Global bond and stock markets are declining as investors express concern over the buildup of global government debt and slowing economic growth dynamics. The US dollar is rising amid this risk-off sentiment, performing its role as a safe-haven asset amid growing global concerns. According to market experts, traders are de-risking, and global interest rates are rising sharply as investors sell long-term financial instruments this morning, which suggests that a relatively quiet summer in the financial markets is about to end.
In general, the focus is on long-term bonds, specifically 30-year bonds. Clearly, these bonds are not supported by the central bank's interest rate cuts in the same way that 2-year bonds are. This makes them particularly sensitive to investor sentiment regarding inflation and debt sustainability.
Will the EUR/USD break its bullish outlook?
Based on the EUR/USD's performance at the 1.1600 support threshold, the RSI on the daily chart has moved below a reading of 50, which gives the bears an opportunity to push the price lower. At the same time, the MACD is steadily trending downward. Increased European political concern and stronger-than-expected US jobs data could give the bears an opportunity to move toward the next key support levels of 1.1570 and 1.1490.
Conversely, a stable EUR/USD bullish scenario would see bulls move towards the resistance levels of 1.1720 and 1.1800, respectively. Today's EUR/USD trading will be affected by new statements from European Central Bank Governor Christine Lagarde at 10:30 AM Cairo time, followed by the German services PMI at 11:00 AM Cairo time, along with the same reading for the eurozone as a whole. On the US dollar side, the US jobs report will be released at 5:00 PM Cairo time.
This negatively impacted investor sentiment toward the euro, as French and German 30-year bond yields reached levels not seen since 2011, during the eurozone sovereign debt crisis. Germany's medium-term financing plan forecasts net new borrowing of approximately €500 billion through 2029 to finance increased spending on infrastructure and defense. In France, concerns about the country's debt burden are a major factor behind the confidence vote in the prime minister scheduled for next week.

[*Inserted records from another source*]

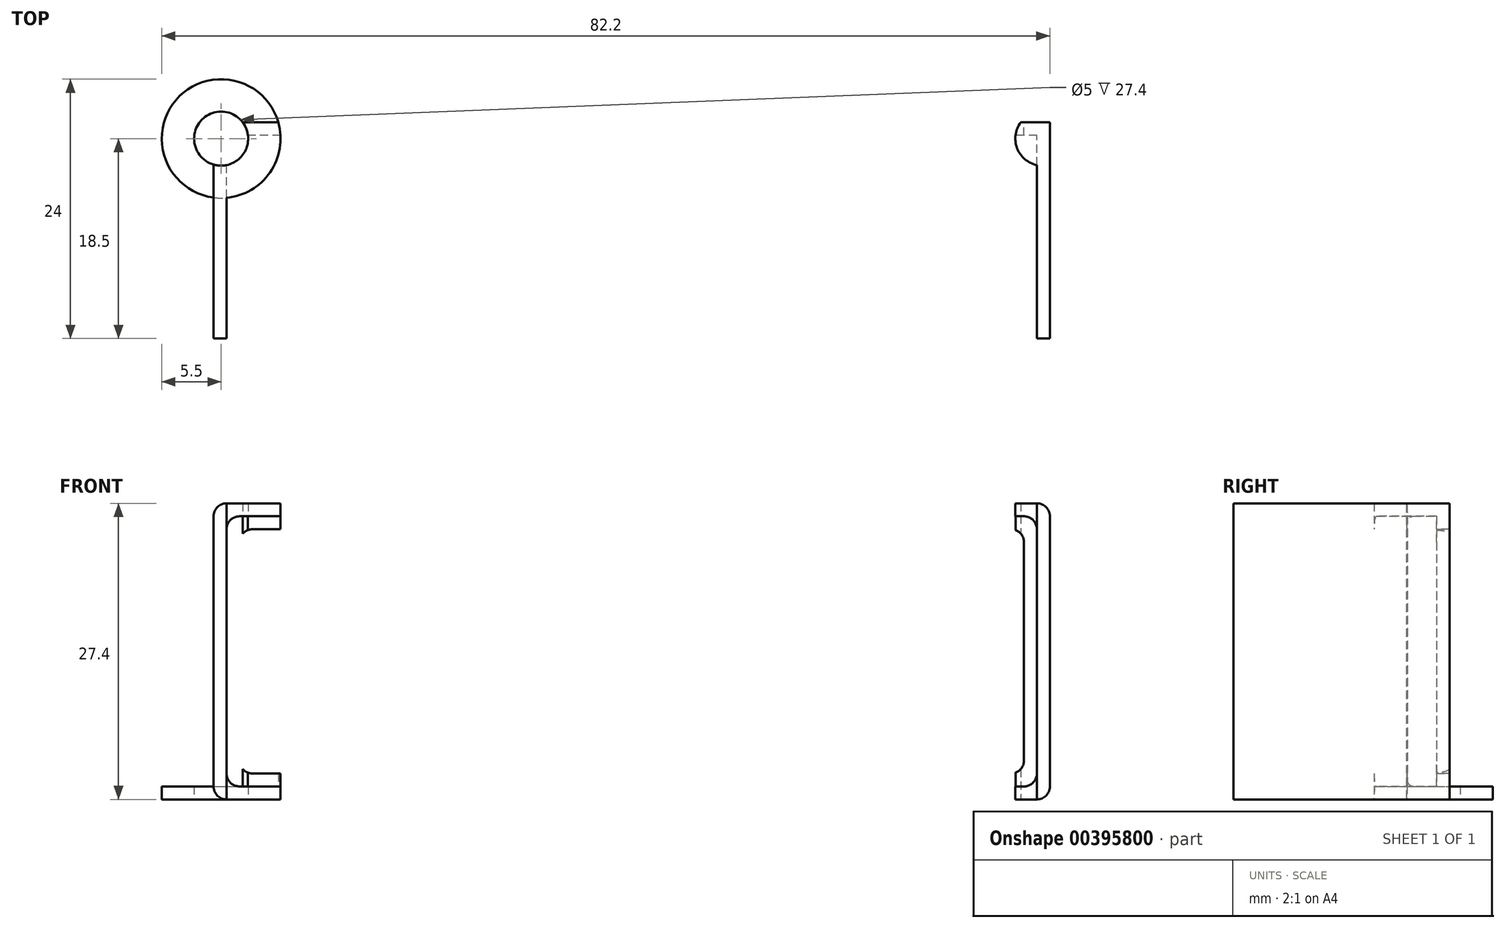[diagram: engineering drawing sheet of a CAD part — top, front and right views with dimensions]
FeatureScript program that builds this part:
annotation { "Feature Type Name" : "Feature", "Feature Type Description" : "" }
export const myFeature = defineFeature(function(context is Context, id is Id, definition is map)
    precondition{}
    {
        {
            var Q0;
            Q0=qCreatedBy(makeId("Front.planeOp"),FACE);
            var sketch = newSketch(context, id + "F0", { "sketchPlane" : qUnion([Q0])});
            skLineSegment(sketch, "E0.bottom", {"start": v(36.3, 12.5) * mm, "end": v(-36.3, 12.5) * mm});
            skLineSegment(sketch, "E0.top", {"start": v(36.3, -12.5) * mm, "end": v(-36.3, -12.5) * mm});
            skLineSegment(sketch, "E0.left", {"start": v(37.5, 11.3) * mm, "end": v(37.5, -11.3) * mm});
            skLineSegment(sketch, "E0.right", {"start": v(-37.5, 11.3) * mm, "end": v(-37.5, -11.3) * mm});
            skPoint(sketch, "E0.middle", {"position": v(0, 0) * mm});
            skLineSegment(sketch, "E1.bottom", {"start": v(37.5, 13.7) * mm, "end": v(-37.5, 13.7) * mm});
            skLineSegment(sketch, "E1.top", {"start": v(37.5, -13.7) * mm, "end": v(-37.5, -13.7) * mm});
            skLineSegment(sketch, "E1.left", {"start": v(38.7, 12.5) * mm, "end": v(38.7, -12.5) * mm});
            skLineSegment(sketch, "E1.right", {"start": v(-38.7, 12.5) * mm, "end": v(-38.7, -12.5) * mm});
            skLineSegment(sketch, "E2.0", {"start": v(35.1, 11.3) * mm, "end": v(-35.1, 11.3) * mm});
            skLineSegment(sketch, "E2.1", {"start": v(36.3, 10.1) * mm, "end": v(36.3, -10.1) * mm});
            skLineSegment(sketch, "E2.2", {"start": v(35.1, -11.3) * mm, "end": v(-35.1, -11.3) * mm});
            skLineSegment(sketch, "E2.3", {"start": v(-36.3, 10.1) * mm, "end": v(-36.3, -10.1) * mm});
            skPoint(sketch, "E3.visualSharp", {"position": v(-36.3, 11.3) * mm});
            skArc(sketch, "E3.filletArc", {"start": v(-35.1, 11.3) * mm, "mid": v(-35.95, 10.95) * mm, "end": v(-36.3, 10.1) * mm});
            skPoint(sketch, "E4.visualSharp", {"position": v(-37.5, 12.5) * mm});
            skArc(sketch, "E4.filletArc", {"start": v(-36.3, 12.5) * mm, "mid": v(-37.15, 12.15) * mm, "end": v(-37.5, 11.3) * mm});
            skPoint(sketch, "E5.visualSharp", {"position": v(-38.7, 13.7) * mm});
            skArc(sketch, "E5.filletArc", {"start": v(-37.5, 13.7) * mm, "mid": v(-38.35, 13.35) * mm, "end": v(-38.7, 12.5) * mm});
            skPoint(sketch, "E6.visualSharp", {"position": v(36.3, 11.3) * mm});
            skArc(sketch, "E6.filletArc", {"start": v(36.3, 10.1) * mm, "mid": v(35.95, 10.95) * mm, "end": v(35.1, 11.3) * mm});
            skPoint(sketch, "E7.visualSharp", {"position": v(37.5, 12.5) * mm});
            skArc(sketch, "E7.filletArc", {"start": v(37.5, 11.3) * mm, "mid": v(37.15, 12.15) * mm, "end": v(36.3, 12.5) * mm});
            skPoint(sketch, "E8.visualSharp", {"position": v(38.7, 13.7) * mm});
            skArc(sketch, "E8.filletArc", {"start": v(38.7, 12.5) * mm, "mid": v(38.35, 13.35) * mm, "end": v(37.5, 13.7) * mm});
            skPoint(sketch, "E9.visualSharp", {"position": v(38.7, -13.7) * mm});
            skArc(sketch, "E9.filletArc", {"start": v(37.5, -13.7) * mm, "mid": v(38.35, -13.35) * mm, "end": v(38.7, -12.5) * mm});
            skPoint(sketch, "E10.visualSharp", {"position": v(36.3, -11.3) * mm});
            skArc(sketch, "E10.filletArc", {"start": v(35.1, -11.3) * mm, "mid": v(35.95, -10.95) * mm, "end": v(36.3, -10.1) * mm});
            skArc(sketch, "E11.filletArc", {"start": v(36.3, -12.5) * mm, "mid": v(37.15, -12.15) * mm, "end": v(37.5, -11.3) * mm});
            skPoint(sketch, "E12.visualSharp", {"position": v(-38.7, -13.7) * mm});
            skArc(sketch, "E12.filletArc", {"start": v(-38.7, -12.5) * mm, "mid": v(-38.35, -13.35) * mm, "end": v(-37.5, -13.7) * mm});
            skPoint(sketch, "E13.visualSharp", {"position": v(-36.3, -11.3) * mm});
            skArc(sketch, "E13.filletArc", {"start": v(-36.3, -10.1) * mm, "mid": v(-35.95, -10.95) * mm, "end": v(-35.1, -11.3) * mm});
            skArc(sketch, "E14.filletArc", {"start": v(-37.5, -11.3) * mm, "mid": v(-37.15, -12.15) * mm, "end": v(-36.3, -12.5) * mm});
            skSolve(sketch);
        }
        {
            var Q0;
            Q0=makeQuery(id+"F0.imprint","IMPRINT",FACE,{"disambiguationData":[TD([[makeQuery(id+"F0.imprint","IMPRINT",EDGE,{"derivedFrom":sQuery(id+"F0.wireOp",EDGE,"E0.bottom")}),-1.0]])]});
            extrude(context, id + "F1", {"entities" : qUnion([Q0]), "depth" : 20 * mm});
        }
        {
            var Q0;
            Q0=makeQuery(id+"F0.imprint","IMPRINT",FACE,{"disambiguationData":[TD([[makeQuery(id+"F0.imprint","IMPRINT",EDGE,{"derivedFrom":sQuery(id+"F0.wireOp",EDGE,"E0.bottom")}),1.0]])]});
            extrude(context, id + "F2", {"entities" : qUnion([Q0]), "operationType" : NewBodyOperationType.ADD, "depth" : 1.2 * mm});
        }
        {
            var Q0;
            Q0=makeQuery(id+"F1.opExtrude","SWEPT_FACE",FACE,{"disambiguationData":[OSD([sQuery(id+"F0.wireOp",EDGE,"E1.top")])]});
            var sketch = newSketch(context, id + "F3", { "sketchPlane" : qUnion([Q0])});
            skCircle(sketch, "E15", {"center": v(-38, 1.5) * mm, "radius": 2.5 * mm});
            skCircle(sketch, "E16.MirrorC", {"center": v(38, 1.5) * mm, "radius": 2.5 * mm});
            skCircle(sketch, "E17.0", {"center": v(-38, 1.5) * mm, "radius": 5.5 * mm});
            skSolve(sketch);
        }
        {
            var Q0;
            Q0=makeQuery(id+"F3.imprint","IMPRINT",FACE,{"disambiguationData":[TD([[makeQuery(id+"F3.imprint","IMPRINT",EDGE,{"derivedFrom":sQuery(id+"F3.wireOp",EDGE,"E15")}),1.0]])]});
            var Q1;
            Q1=makeQuery(id+"F3.imprint","IMPRINT",FACE,{"disambiguationData":[TD([[makeQuery(id+"F3.imprint","IMPRINT",EDGE,{"derivedFrom":sQuery(id+"F3.wireOp",EDGE,"E16.MirrorC")}),-1.0]])]});
            extrude(context, id + "F4", {"entities" : qUnion([Q0, Q1]), "operationType" : NewBodyOperationType.REMOVE, "oppositeDirection" : true, "depth" : 30 * mm});
        }
        {
            var Q0;
            {var subQ1=sQuery(id+"F0.wireOp",EDGE,"E1.top");var subQ4=makeQuery(id+"F1.opExtrude","CAP_EDGE",EDGE,{"disambiguationData":[OSD([subQ1])],"isStart":true});var subQ6=sQuery(id+"F3.wireOp",EDGE,"E17.0");var subQ7=makeQuery(id+"F3.imprint","INTERSECT",VERTEX,{"derivedFrom":[subQ4,subQ6]});Q0=makeQuery(id+"F3.imprint","IMPRINT",FACE,{"disambiguationData":[TD([[makeQuery(id+"F3.imprint","IMPRINT",EDGE,{"disambiguationData":[TD([[subQ7,-1.0]])],"derivedFrom":subQ4}),1.0]])]});}
            extrude(context, id + "F5", {"entities" : qUnion([Q0]), "operationType" : NewBodyOperationType.ADD, "oppositeDirection" : true, "depth" : 1.2 * mm});
        }
    });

Meanwhile, euro area inflation accelerated to 2.1% in August, slightly surpassing both market expectations and the ECB's 2% target. This strengthens the expectation that the central bank will keep interest rates unchanged at next week's meeting.
Trading Tips:
Traders are advised to wait for a potential renewal of EUR/USD gains to consider selling again, but without taking on risk, and to monitor the factors affecting currency prices.